= Mamadou Boye Bah =

Guinean politician (1930–2009)

Mamadou Boye Bah (1 April 1930 – 26 May 2009) was a Guinean political figure and economist and was one of the leading opponents of the presidents Sékou Touré and Lansana Conté.

Bah had originally worked in the Touré government in the early 1960s and in the late 1960s worked for the World Bank in Conakry.
However, in 1969 he was arrested for allegedly conspiring against the president Sékou Touré and was sent into exile.
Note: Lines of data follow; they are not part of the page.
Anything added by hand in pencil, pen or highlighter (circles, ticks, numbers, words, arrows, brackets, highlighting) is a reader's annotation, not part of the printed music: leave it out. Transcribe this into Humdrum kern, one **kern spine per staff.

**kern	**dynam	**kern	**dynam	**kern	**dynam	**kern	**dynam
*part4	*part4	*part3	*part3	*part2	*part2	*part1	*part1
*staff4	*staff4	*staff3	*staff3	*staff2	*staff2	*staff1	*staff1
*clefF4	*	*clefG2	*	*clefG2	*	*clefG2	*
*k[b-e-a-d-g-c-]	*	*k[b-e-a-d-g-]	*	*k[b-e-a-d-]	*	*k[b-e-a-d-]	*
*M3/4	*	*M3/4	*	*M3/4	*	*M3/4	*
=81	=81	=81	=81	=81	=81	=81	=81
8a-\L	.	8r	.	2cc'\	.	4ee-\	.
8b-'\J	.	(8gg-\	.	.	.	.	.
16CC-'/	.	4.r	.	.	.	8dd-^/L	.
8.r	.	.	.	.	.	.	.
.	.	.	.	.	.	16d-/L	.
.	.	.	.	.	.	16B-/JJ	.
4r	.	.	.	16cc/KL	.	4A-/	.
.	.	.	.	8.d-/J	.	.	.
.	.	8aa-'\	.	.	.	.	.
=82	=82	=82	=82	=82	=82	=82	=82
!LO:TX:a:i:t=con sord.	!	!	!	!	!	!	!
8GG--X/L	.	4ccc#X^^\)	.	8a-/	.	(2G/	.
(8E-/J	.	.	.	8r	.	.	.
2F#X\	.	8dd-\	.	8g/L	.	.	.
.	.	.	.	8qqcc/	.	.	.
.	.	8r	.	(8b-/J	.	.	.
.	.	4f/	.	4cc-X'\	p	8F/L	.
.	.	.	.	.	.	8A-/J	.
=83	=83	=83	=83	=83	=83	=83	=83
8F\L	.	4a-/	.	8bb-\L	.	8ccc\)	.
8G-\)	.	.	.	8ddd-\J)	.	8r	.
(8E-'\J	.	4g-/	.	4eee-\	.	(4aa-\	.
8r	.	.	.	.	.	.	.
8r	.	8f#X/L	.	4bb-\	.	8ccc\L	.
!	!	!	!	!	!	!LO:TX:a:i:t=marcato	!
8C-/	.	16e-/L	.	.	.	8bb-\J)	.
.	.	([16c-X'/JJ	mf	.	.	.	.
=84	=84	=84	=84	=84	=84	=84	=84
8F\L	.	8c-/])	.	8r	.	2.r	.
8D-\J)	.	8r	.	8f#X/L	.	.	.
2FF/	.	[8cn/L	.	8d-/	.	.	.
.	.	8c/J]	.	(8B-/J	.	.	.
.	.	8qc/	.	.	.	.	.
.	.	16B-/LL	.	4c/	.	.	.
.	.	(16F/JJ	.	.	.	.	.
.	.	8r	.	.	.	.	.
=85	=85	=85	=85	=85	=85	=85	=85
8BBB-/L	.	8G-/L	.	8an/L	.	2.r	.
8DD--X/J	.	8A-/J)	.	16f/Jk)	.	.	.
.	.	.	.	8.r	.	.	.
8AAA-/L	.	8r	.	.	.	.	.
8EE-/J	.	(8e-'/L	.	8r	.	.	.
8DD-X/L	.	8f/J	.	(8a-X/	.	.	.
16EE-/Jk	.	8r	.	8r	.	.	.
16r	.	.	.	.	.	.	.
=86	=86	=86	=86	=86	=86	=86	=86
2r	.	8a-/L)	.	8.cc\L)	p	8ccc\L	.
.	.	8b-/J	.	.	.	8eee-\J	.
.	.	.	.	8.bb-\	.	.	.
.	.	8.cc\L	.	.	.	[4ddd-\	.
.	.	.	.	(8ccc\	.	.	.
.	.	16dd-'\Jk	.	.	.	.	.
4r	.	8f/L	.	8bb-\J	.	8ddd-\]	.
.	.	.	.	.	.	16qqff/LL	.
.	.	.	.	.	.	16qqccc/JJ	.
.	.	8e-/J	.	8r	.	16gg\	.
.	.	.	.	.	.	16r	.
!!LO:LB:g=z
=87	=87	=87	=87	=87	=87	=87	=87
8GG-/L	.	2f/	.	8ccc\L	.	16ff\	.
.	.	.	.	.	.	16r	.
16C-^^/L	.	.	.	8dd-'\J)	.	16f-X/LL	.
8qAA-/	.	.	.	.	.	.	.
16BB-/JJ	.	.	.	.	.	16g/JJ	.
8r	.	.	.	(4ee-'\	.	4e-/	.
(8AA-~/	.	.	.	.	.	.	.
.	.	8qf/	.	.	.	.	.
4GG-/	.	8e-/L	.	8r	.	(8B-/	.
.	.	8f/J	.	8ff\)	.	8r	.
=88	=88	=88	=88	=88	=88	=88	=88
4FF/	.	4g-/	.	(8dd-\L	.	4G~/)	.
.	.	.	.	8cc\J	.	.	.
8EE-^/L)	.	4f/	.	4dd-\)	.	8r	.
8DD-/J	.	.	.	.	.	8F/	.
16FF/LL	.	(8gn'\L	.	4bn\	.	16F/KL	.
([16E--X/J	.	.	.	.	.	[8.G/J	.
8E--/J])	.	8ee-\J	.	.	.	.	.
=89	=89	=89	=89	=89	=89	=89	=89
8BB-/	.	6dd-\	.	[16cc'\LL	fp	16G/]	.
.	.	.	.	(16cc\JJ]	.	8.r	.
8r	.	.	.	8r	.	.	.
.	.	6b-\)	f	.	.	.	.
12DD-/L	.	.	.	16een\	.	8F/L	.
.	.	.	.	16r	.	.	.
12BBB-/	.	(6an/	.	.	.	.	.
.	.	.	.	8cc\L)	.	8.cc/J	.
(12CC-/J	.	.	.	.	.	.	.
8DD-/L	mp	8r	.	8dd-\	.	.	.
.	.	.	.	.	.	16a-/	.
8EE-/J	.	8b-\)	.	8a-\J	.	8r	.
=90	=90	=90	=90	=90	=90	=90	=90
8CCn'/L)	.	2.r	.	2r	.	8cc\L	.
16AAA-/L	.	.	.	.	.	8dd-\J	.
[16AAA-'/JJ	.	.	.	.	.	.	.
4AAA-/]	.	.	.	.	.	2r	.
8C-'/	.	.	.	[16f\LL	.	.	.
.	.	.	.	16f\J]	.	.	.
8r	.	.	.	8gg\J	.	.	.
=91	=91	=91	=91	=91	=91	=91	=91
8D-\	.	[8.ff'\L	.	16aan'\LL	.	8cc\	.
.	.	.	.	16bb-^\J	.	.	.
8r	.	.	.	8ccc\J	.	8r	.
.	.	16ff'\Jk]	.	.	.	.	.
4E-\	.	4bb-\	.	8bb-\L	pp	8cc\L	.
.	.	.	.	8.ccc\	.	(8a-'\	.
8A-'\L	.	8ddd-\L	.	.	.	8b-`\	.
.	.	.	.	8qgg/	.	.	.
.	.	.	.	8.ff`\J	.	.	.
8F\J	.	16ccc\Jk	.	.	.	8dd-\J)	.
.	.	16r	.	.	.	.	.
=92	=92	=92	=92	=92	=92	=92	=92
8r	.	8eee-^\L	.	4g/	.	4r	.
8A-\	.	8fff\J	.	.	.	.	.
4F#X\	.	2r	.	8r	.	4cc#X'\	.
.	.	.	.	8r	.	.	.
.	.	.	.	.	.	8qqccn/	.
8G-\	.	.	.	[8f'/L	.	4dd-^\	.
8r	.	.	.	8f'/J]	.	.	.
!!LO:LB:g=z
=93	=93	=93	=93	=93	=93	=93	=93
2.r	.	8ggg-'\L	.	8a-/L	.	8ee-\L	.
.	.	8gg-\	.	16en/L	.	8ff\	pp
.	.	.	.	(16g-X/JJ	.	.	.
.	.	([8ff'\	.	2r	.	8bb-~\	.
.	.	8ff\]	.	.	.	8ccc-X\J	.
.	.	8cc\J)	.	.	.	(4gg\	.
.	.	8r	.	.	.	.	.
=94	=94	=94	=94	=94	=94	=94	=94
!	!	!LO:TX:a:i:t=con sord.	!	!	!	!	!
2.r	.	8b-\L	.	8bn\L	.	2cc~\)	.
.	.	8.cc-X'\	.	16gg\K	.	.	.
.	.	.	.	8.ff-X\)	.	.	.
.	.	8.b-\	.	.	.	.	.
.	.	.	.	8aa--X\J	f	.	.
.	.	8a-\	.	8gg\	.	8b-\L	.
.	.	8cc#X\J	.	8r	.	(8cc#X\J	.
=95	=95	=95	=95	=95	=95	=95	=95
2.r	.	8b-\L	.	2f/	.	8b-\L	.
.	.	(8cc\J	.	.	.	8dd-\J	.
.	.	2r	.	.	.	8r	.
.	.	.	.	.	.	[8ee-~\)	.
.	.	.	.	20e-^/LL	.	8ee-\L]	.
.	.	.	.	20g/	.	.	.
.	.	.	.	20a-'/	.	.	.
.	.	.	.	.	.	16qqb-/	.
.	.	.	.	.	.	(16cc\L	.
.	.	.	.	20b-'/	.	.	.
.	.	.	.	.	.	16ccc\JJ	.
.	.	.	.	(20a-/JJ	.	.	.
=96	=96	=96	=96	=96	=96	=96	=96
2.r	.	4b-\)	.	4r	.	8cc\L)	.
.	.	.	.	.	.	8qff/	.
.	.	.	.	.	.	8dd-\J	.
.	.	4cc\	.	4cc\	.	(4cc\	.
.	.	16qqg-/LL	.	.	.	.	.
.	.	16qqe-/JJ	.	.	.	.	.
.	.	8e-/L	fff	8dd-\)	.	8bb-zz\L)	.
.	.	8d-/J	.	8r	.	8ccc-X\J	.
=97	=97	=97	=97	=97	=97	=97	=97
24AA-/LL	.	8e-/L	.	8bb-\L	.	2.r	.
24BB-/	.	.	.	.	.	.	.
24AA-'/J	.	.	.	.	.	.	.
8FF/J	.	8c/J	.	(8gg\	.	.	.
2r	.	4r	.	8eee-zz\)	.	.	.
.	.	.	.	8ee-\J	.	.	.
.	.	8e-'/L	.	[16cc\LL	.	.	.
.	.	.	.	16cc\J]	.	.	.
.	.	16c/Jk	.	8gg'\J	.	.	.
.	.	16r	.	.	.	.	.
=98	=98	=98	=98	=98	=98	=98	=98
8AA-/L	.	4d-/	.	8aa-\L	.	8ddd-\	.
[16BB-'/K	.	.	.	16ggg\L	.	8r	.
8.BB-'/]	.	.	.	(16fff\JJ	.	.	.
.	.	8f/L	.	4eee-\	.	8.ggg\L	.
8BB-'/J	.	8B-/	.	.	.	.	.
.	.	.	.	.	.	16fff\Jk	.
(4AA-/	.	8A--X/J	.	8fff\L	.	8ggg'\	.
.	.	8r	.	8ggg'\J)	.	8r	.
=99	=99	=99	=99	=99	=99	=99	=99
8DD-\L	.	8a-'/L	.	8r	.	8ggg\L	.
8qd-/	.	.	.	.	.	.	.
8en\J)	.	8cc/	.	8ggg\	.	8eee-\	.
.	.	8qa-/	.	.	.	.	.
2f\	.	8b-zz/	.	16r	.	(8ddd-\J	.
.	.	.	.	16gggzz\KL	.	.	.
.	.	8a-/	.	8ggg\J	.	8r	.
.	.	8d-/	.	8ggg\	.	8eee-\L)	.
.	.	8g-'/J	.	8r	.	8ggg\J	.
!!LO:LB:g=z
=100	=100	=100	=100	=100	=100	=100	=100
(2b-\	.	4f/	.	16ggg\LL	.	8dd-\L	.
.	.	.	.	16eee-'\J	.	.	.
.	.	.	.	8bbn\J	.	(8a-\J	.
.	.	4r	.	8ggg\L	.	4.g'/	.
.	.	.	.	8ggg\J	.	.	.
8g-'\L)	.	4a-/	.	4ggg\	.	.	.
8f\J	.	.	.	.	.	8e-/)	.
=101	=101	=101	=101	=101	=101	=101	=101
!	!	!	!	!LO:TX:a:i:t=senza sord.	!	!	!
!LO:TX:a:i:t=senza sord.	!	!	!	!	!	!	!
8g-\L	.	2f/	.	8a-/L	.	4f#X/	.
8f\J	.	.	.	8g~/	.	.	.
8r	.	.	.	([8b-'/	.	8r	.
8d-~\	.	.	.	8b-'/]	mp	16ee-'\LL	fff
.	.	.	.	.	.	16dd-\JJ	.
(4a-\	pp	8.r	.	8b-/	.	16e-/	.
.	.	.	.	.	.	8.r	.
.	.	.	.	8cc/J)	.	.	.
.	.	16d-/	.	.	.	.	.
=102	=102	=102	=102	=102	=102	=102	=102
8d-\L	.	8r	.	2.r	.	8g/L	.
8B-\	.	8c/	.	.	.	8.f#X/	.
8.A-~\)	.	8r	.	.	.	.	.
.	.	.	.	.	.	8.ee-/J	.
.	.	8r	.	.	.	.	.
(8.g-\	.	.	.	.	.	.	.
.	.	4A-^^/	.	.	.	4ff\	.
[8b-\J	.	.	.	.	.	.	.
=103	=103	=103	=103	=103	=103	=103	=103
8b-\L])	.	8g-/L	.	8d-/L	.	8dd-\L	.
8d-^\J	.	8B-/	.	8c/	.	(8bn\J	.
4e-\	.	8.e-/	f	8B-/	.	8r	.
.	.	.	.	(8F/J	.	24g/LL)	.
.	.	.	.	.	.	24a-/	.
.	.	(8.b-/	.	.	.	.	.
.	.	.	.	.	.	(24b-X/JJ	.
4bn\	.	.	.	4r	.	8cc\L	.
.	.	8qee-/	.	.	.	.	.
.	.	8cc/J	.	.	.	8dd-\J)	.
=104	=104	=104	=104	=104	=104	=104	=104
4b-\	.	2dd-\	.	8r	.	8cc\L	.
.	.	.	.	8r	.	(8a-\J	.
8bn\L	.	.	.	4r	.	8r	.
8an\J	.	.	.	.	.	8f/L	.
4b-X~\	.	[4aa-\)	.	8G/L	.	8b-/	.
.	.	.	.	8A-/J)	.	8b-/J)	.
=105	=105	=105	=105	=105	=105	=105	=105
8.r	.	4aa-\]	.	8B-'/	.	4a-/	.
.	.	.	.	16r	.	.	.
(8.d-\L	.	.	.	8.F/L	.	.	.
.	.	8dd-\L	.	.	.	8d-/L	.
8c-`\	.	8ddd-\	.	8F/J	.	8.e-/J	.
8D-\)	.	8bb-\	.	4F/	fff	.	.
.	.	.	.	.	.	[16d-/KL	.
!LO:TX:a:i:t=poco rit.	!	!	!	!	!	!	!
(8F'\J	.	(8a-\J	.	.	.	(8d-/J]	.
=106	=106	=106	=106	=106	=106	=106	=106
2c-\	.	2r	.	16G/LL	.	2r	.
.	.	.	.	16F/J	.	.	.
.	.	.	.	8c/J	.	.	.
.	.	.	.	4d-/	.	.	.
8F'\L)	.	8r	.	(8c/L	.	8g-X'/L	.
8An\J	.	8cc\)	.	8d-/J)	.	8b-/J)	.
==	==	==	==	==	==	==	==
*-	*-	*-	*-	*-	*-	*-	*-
When Touré died in 1984, Bah returned to Guinea and formed the Union for the New Republic and become active in the opposition against the military backed government of Lansana Conté. He was presidential candidate for the UNR in the 1993 presidential elections and promised to pursue economic and educational development. In the end he received 13% of the vote. In the 1990s his UNR party became affiliated with the Renewal and Progress Party led by Siradiou Diallo as they both shared a distrust of General Conté's government. In 2001, approaching the constitutional referendum, Bah formed a coalition party the Movement against the Referendum and for a Political Alternative (MOMAD) and demanded a boycott of the elections as he believed the process was plagued with corruption and appealed to other nations for assistance.

In 2002, his party didn't share the proposal of boycotting the legislative elections, so he quit the UNR and joined the Union of Democratic Forces of Guinea.